WHAT NEEDS TO BE DONE
Copy out all of the lines below exactly; the pictures do not belong in the copy.
--- INFORMATION SHOWN Enclosed Below ---
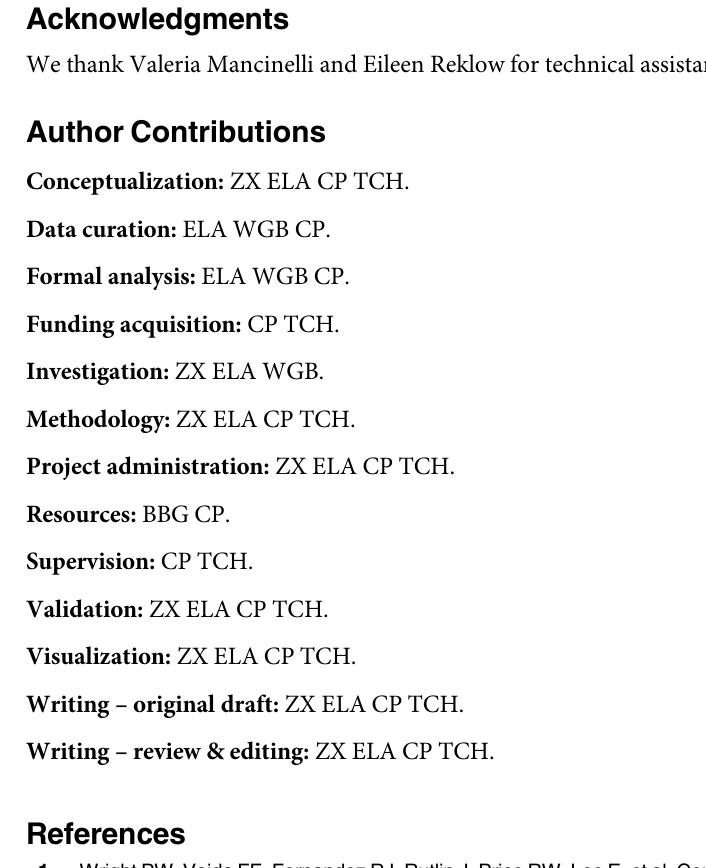
cells for 48 hours and then levels of peroxisomal proteins were determined by immunoblotting with corresponding antibodies. B. The average relative levels of peroxisomal proteins (com- pared to actin) from 3 independent experiments are shown. Error bars represent standard error of the mean. (TIF) S3 Fig. HIV-1 infection causes loss of peroxisomal proteins in Hela CD4+ cells. Hela CD4+ cells (clone 1022) were infected with HIV-1 (pYU2, MOI = 10.0) for 72 hours and then sub- jected to immunoblot analyses with antibodies to PMP70, PEX2, PEX7, PEX11B, PEX13, HIV-1 p24 and actin. The relative levels of peroxisomal proteins (compared to actin) from 3 independent experiments were averaged and plotted. Error bars represent standard error of the mean.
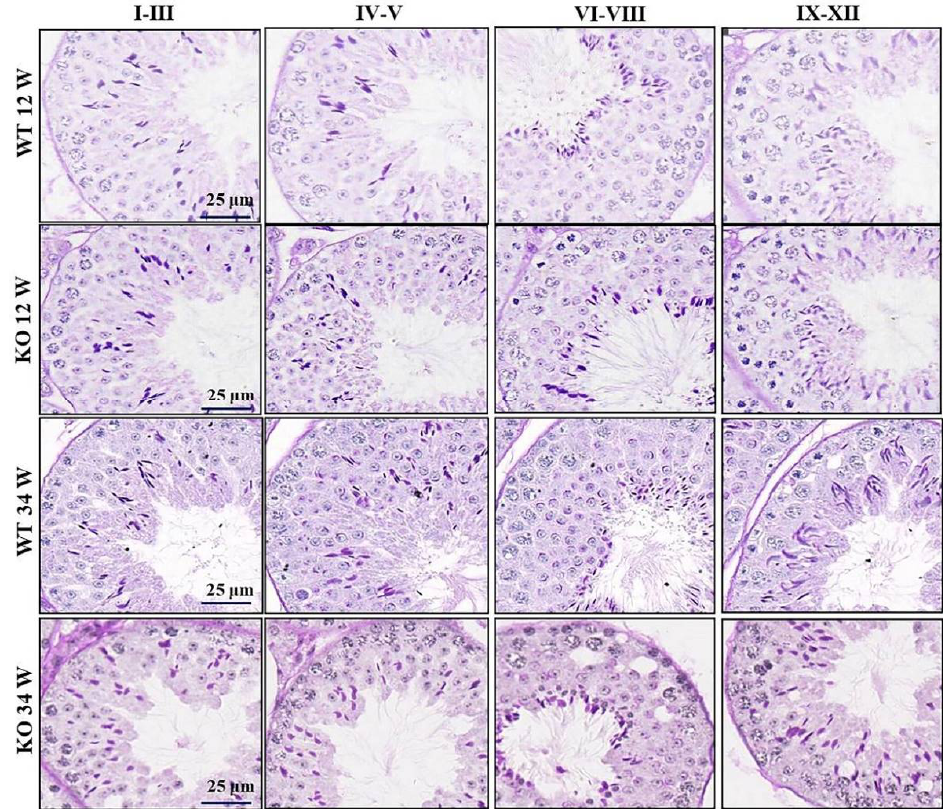
Figure 4. Development and morphology of testes in O22Rik knockout (KO) mice. Histological analysis of testis sections in O22Rik WT and KO mice at 12 and 34 weeks, respectively. Sections were stained with periodic acid–Schiff + hematoxylin (PAS). Different stages show the cycle of the seminiferous epithelium for the mouse.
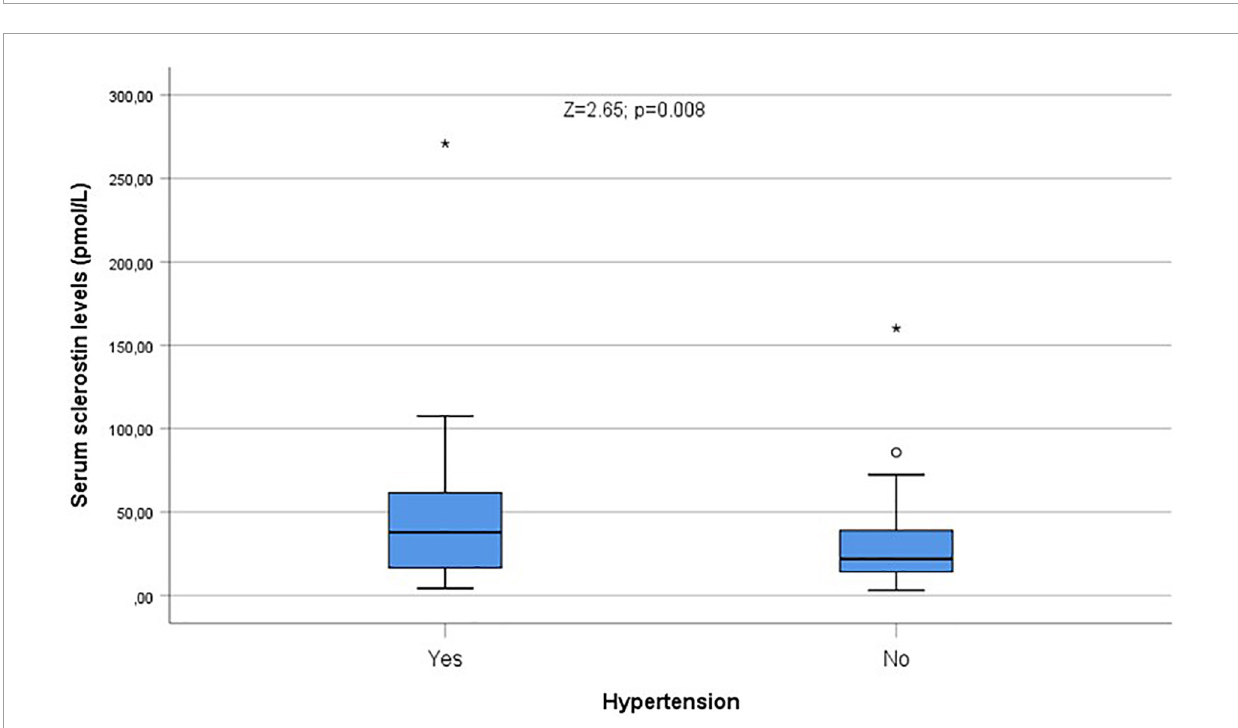
FIGURE3 Serum sclerostin levels were higher in hypertensive patients ( Z = 2.65; p = 0.008). ◦ Represent the outliers and *represent the extreme outliers.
--- End of Enclosed INFORMATION SHOWN ---
ANSWER BELOW
cells for 48 hours and then levels of peroxisomal proteins were determined by immunoblotting with corresponding antibodies. B. The average relative levels of peroxisomal proteins (com- pared to actin) from 3 independent experiments are shown. Error bars represent standard error of the mean. (TIF) S3 Fig. HIV-1 infection causes loss of peroxisomal proteins in Hela CD4+ cells. Hela CD4+ cells (clone 1022) were infected with HIV-1 (pYU2, MOI = 10.0) for 72 hours and then sub- jected to immunoblot analyses with antibodies to PMP70, PEX2, PEX7, PEX11B, PEX13, HIV-1 p24 and actin. The relative levels of peroxisomal proteins (compared to actin) from 3 independent experiments were averaged and plotted. Error bars represent standard error of the mean.
Figure 4. Development and morphology of testes in O22Rik knockout (KO) mice. Histological analysis of testis sections in O22Rik WT and KO mice at 12 and 34 weeks, respectively. Sections were stained with periodic acid–Schiff + hematoxylin (PAS). Different stages show the cycle of the seminiferous epithelium for the mouse.
FIGURE3 Serum sclerostin levels were higher in hypertensive patients ( Z = 2.65; p = 0.008). ◦ Represent the outliers and *represent the extreme outliers.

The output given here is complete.